======== Information ========

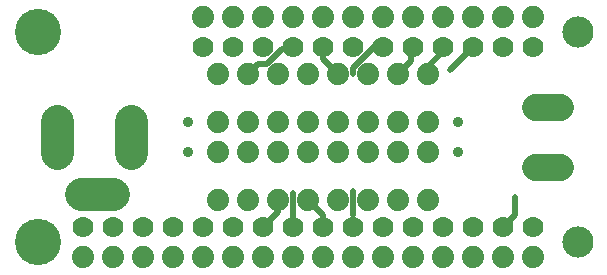
<source format=gbr>
G04 EAGLE Gerber RS-274X export*
G75*
%MOMM*%
%FSLAX34Y34*%
%LPD*%
%INSoldermask Bottom*%
%IPPOS*%
%AMOC8*
5,1,8,0,0,1.08239X$1,22.5*%
G01*
%ADD10C,0.508000*%
%ADD11C,0.901600*%
%ADD12C,2.641600*%
%ADD13C,3.911600*%
%ADD14C,1.879600*%
%ADD15C,1.778000*%
%ADD16C,2.801600*%
%ADD17C,2.286000*%


D10*
X292100Y48260D02*
X292100Y68580D01*
X266700Y48260D02*
X266700Y45720D01*
X266700Y48260D02*
X259080Y55880D01*
X241300Y46990D02*
X241300Y67310D01*
X228600Y50800D02*
X220980Y43180D01*
X228600Y50800D02*
X228600Y55880D01*
X429260Y49530D02*
X429260Y63500D01*
X212090Y176530D02*
X207010Y171450D01*
X212090Y176530D02*
X219710Y176530D01*
X232410Y189230D01*
X238760Y189230D01*
X276860Y170180D02*
X279400Y170180D01*
X276860Y170180D02*
X266700Y180340D01*
X266700Y186690D01*
X292100Y172720D02*
X311150Y191770D01*
X292100Y172720D02*
X292100Y167640D01*
X341630Y179070D02*
X341630Y186690D01*
X341630Y179070D02*
X332740Y170180D01*
X355600Y173990D02*
X367030Y185420D01*
X355600Y173990D02*
X355600Y170180D01*
X374650Y171450D02*
X393700Y190500D01*
D11*
X152400Y127000D03*
X152400Y101600D03*
X381000Y127000D03*
X381000Y101600D03*
D10*
X429260Y48260D02*
X421640Y40640D01*
D12*
X482600Y203200D03*
X482600Y25400D03*
D13*
X25400Y203200D03*
X25400Y25400D03*
D14*
X165100Y215900D03*
X190500Y215900D03*
X215900Y215900D03*
X241300Y215900D03*
X266700Y215900D03*
X292100Y215900D03*
X317500Y215900D03*
X342900Y215900D03*
X368300Y215900D03*
X393700Y215900D03*
X419100Y215900D03*
X444500Y215900D03*
X165100Y12700D03*
X190500Y12700D03*
X215900Y12700D03*
X241300Y12700D03*
X266700Y12700D03*
X292100Y12700D03*
X317500Y12700D03*
X342900Y12700D03*
X368300Y12700D03*
X393700Y12700D03*
X419100Y12700D03*
X444500Y12700D03*
X139700Y12700D03*
X114300Y12700D03*
X88900Y12700D03*
X63500Y12700D03*
X355600Y127000D03*
X355600Y101600D03*
X330200Y127000D03*
X330200Y101600D03*
X304800Y127000D03*
X304800Y101600D03*
X279400Y127000D03*
X279400Y101600D03*
X254000Y127000D03*
X254000Y101600D03*
X228600Y127000D03*
X228600Y101600D03*
X203200Y127000D03*
X203200Y101600D03*
X177800Y127000D03*
X177800Y101600D03*
X177800Y167640D03*
X203200Y167640D03*
X228600Y167640D03*
X254000Y167640D03*
X279400Y167640D03*
X304800Y167640D03*
X330200Y167640D03*
X355600Y167640D03*
X355600Y60960D03*
X330200Y60960D03*
X304800Y60960D03*
X279400Y60960D03*
X254000Y60960D03*
X228600Y60960D03*
X203200Y60960D03*
X177800Y60960D03*
D15*
X165100Y190500D03*
X190500Y190500D03*
X215900Y190500D03*
X241300Y190500D03*
X266700Y190500D03*
X292100Y190500D03*
X317500Y190500D03*
X342900Y190500D03*
X368300Y190500D03*
X393700Y190500D03*
X419100Y190500D03*
X444500Y190500D03*
X444500Y38100D03*
X419100Y38100D03*
X393700Y38100D03*
X368300Y38100D03*
X342900Y38100D03*
X317500Y38100D03*
X292100Y38100D03*
X266700Y38100D03*
X241300Y38100D03*
X215900Y38100D03*
X190500Y38100D03*
X165100Y38100D03*
X139700Y38100D03*
X114300Y38100D03*
X88900Y38100D03*
X63500Y38100D03*
D16*
X104250Y100800D02*
X104250Y127800D01*
X41750Y127800D02*
X41750Y100800D01*
X62250Y66300D02*
X89250Y66300D01*
D17*
X446278Y88900D02*
X468122Y88900D01*
X468122Y139700D02*
X446278Y139700D01*
M02*

</source>
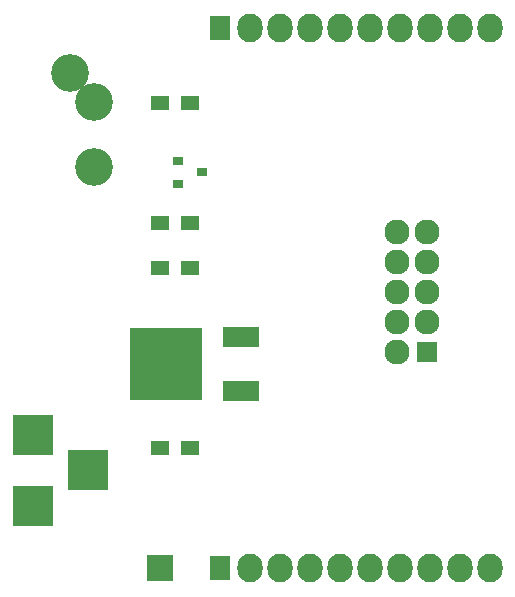
<source format=gbr>
G04 #@! TF.GenerationSoftware,KiCad,Pcbnew,5.0.0-rc2*
G04 #@! TF.CreationDate,2018-12-06T01:23:10-05:00*
G04 #@! TF.ProjectId,msp_shield,6D73705F736869656C642E6B69636164,rev?*
G04 #@! TF.SameCoordinates,Original*
G04 #@! TF.FileFunction,Soldermask,Top*
G04 #@! TF.FilePolarity,Negative*
%FSLAX46Y46*%
G04 Gerber Fmt 4.6, Leading zero omitted, Abs format (unit mm)*
G04 Created by KiCad (PCBNEW 5.0.0-rc2) date Thu Dec  6 01:23:10 2018*
%MOMM*%
%LPD*%
G01*
G04 APERTURE LIST*
%ADD10R,2.235200X2.235200*%
%ADD11R,1.500000X1.250000*%
%ADD12R,3.500120X3.500120*%
%ADD13C,3.200000*%
%ADD14R,1.727200X2.032000*%
%ADD15O,2.127200X2.432000*%
%ADD16R,1.727200X1.727200*%
%ADD17O,2.127200X2.127200*%
%ADD18R,3.048000X1.651000*%
%ADD19R,6.096000X6.096000*%
%ADD20R,0.900000X0.800000*%
G04 APERTURE END LIST*
D10*
G04 #@! TO.C,P3*
X131426646Y-111804226D03*
G04 #@! TD*
D11*
G04 #@! TO.C,C1*
X131446646Y-101644226D03*
X133946646Y-101644226D03*
G04 #@! TD*
G04 #@! TO.C,C2*
X131446646Y-86404226D03*
X133946646Y-86404226D03*
G04 #@! TD*
G04 #@! TO.C,C3*
X133946646Y-82594226D03*
X131446646Y-82594226D03*
G04 #@! TD*
G04 #@! TO.C,C4*
X131426646Y-72434226D03*
X133926646Y-72434226D03*
G04 #@! TD*
D12*
G04 #@! TO.C,CON1*
X120650000Y-100479860D03*
X120650000Y-106479340D03*
X125349000Y-103479600D03*
G04 #@! TD*
D13*
G04 #@! TO.C,J1*
X123806646Y-69894226D03*
X125806646Y-72294226D03*
X125806646Y-77794226D03*
G04 #@! TD*
D14*
G04 #@! TO.C,P1*
X136506646Y-111804226D03*
D15*
X139046646Y-111804226D03*
X141586646Y-111804226D03*
X144126646Y-111804226D03*
X146666646Y-111804226D03*
X149206646Y-111804226D03*
X151746646Y-111804226D03*
X154286646Y-111804226D03*
X156826646Y-111804226D03*
X159366646Y-111804226D03*
G04 #@! TD*
G04 #@! TO.C,P2*
X159366646Y-66084226D03*
X156826646Y-66084226D03*
X154286646Y-66084226D03*
X151746646Y-66084226D03*
X149206646Y-66084226D03*
X146666646Y-66084226D03*
X144126646Y-66084226D03*
X141586646Y-66084226D03*
X139046646Y-66084226D03*
D14*
X136506646Y-66084226D03*
G04 #@! TD*
D16*
G04 #@! TO.C,P4*
X154032646Y-93516226D03*
D17*
X151492646Y-93516226D03*
X154032646Y-90976226D03*
X151492646Y-90976226D03*
X154032646Y-88436226D03*
X151492646Y-88436226D03*
X154032646Y-85896226D03*
X151492646Y-85896226D03*
X154032646Y-83356226D03*
X151492646Y-83356226D03*
G04 #@! TD*
D18*
G04 #@! TO.C,U1*
X138284646Y-96818226D03*
D19*
X131934646Y-94532226D03*
D18*
X138284646Y-92246226D03*
G04 #@! TD*
D20*
G04 #@! TO.C,U2*
X132966646Y-77326226D03*
X132966646Y-79226226D03*
X134966646Y-78276226D03*
G04 #@! TD*
M02*

</source>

========

• Work to complete: Output the lines of the data exactly, starting at the first and ending with the line that has "X279400Y170180D01*". Pictures are not part of it.

• Completed task:
<source format=gbr>
G04 EAGLE Gerber RS-274X export*
G75*
%MOMM*%
%FSLAX34Y34*%
%LPD*%
%INSoldermask Bottom*%
%IPPOS*%
%AMOC8*
5,1,8,0,0,1.08239X$1,22.5*%
G01*
%ADD10C,0.508000*%
%ADD11C,0.901600*%
%ADD12C,2.641600*%
%ADD13C,3.911600*%
%ADD14C,1.879600*%
%ADD15C,1.778000*%
%ADD16C,2.801600*%
%ADD17C,2.286000*%


D10*
X292100Y48260D02*
X292100Y68580D01*
X266700Y48260D02*
X266700Y45720D01*
X266700Y48260D02*
X259080Y55880D01*
X241300Y46990D02*
X241300Y67310D01*
X228600Y50800D02*
X220980Y43180D01*
X228600Y50800D02*
X228600Y55880D01*
X429260Y49530D02*
X429260Y63500D01*
X212090Y176530D02*
X207010Y171450D01*
X212090Y176530D02*
X219710Y176530D01*
X232410Y189230D01*
X238760Y189230D01*
X276860Y170180D02*
X279400Y170180D01*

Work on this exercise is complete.